Negro league baseball debut
- 1936, for the Bacharach Giants

Last appearance
- 1945, for the Newark Eagles

Teams
- Bacharach Giants (1936); Philadelphia Stars (1937); Washington Black Senators (1938); Homestead Grays (1938–1940); New York Black Yankees (1941); Philadelphia Stars (1942); New York Black Yankees (1943–1944); Indianapolis–Cincinnati Clowns (1944); Newark Eagles (1945);

= Specs Roberts =

American baseball player (1907–1984)

Charles W. Roberts (September 7, 1907 – September 10, 1984), nicknamed "Specs", was an American Negro league pitcher who played in the 1930s and 1940s.

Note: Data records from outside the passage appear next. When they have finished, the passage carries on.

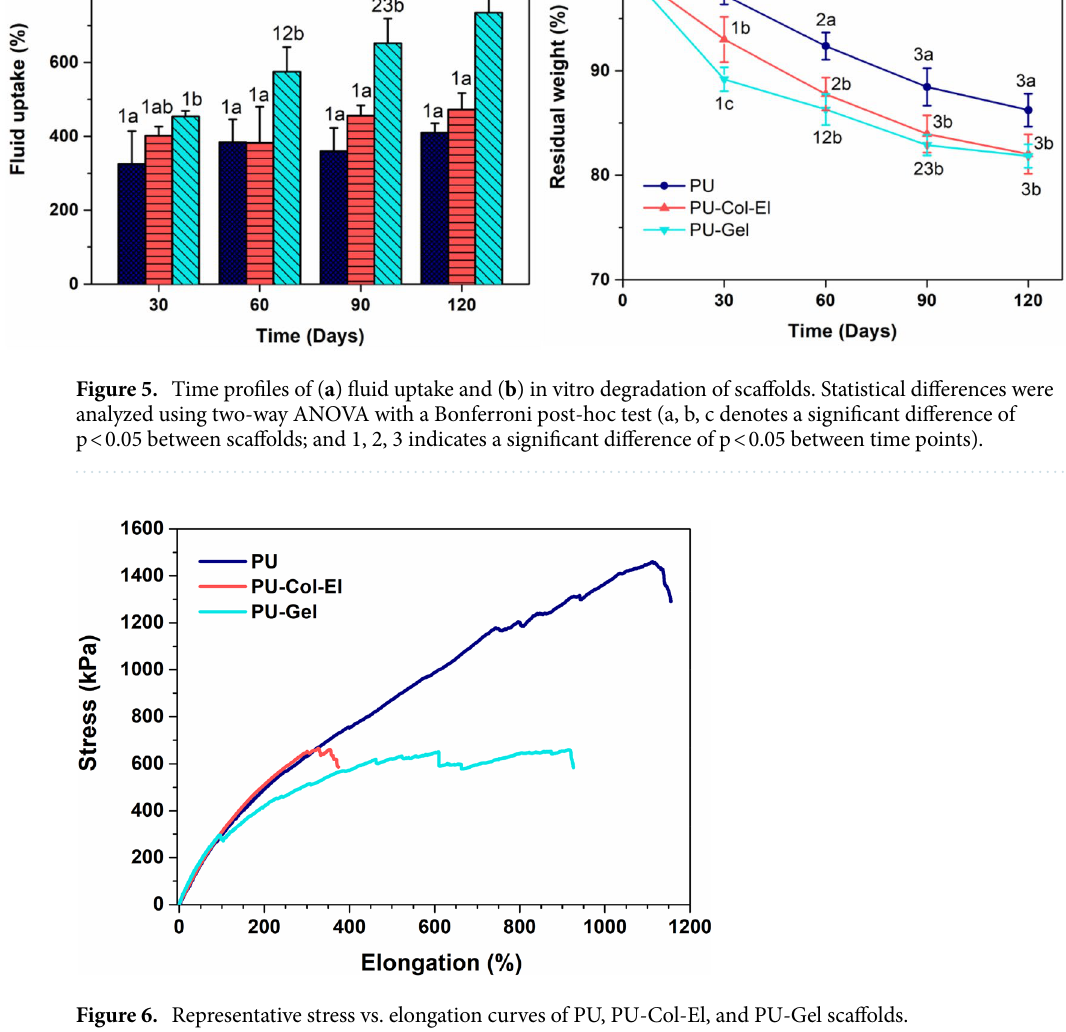
Figure 6. Representative stress vs. elongation curves of PU, PU-Col-El, and PU-Gel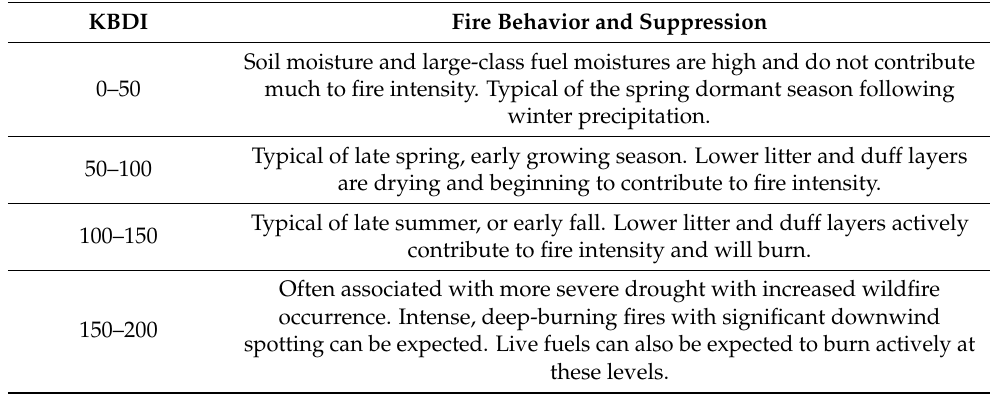
Table 4. Keetch—Byram drought index (KBDI) scale and interpretation (adapted from the traditional U.S. Forest Service interpretation of the Keetch–Byram drought index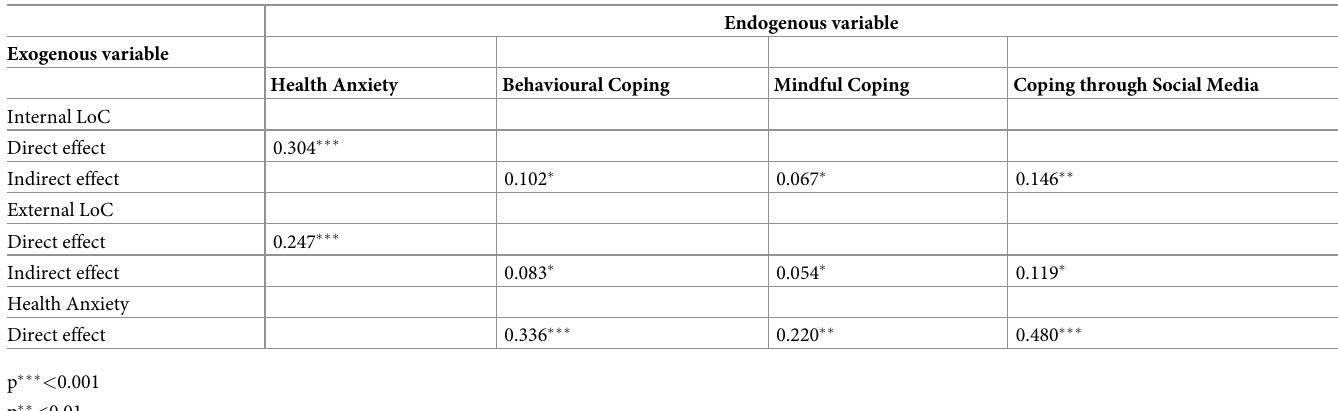
Table 4. Regression standardised structural coefficients.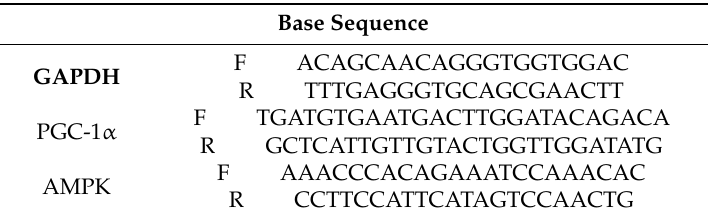
Table 1. RT-PCR base sequence.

A native of High Point, North Carolina, Roberts made his Negro leagues debut in 1936 with the Bacharach Giants. He went on to play for several teams, including the Homestead Grays and New York Black Yankees, and finished his career in 1945 with the Newark Eagles. Roberts died in Fort Worth, Texas in 1984 at age 77.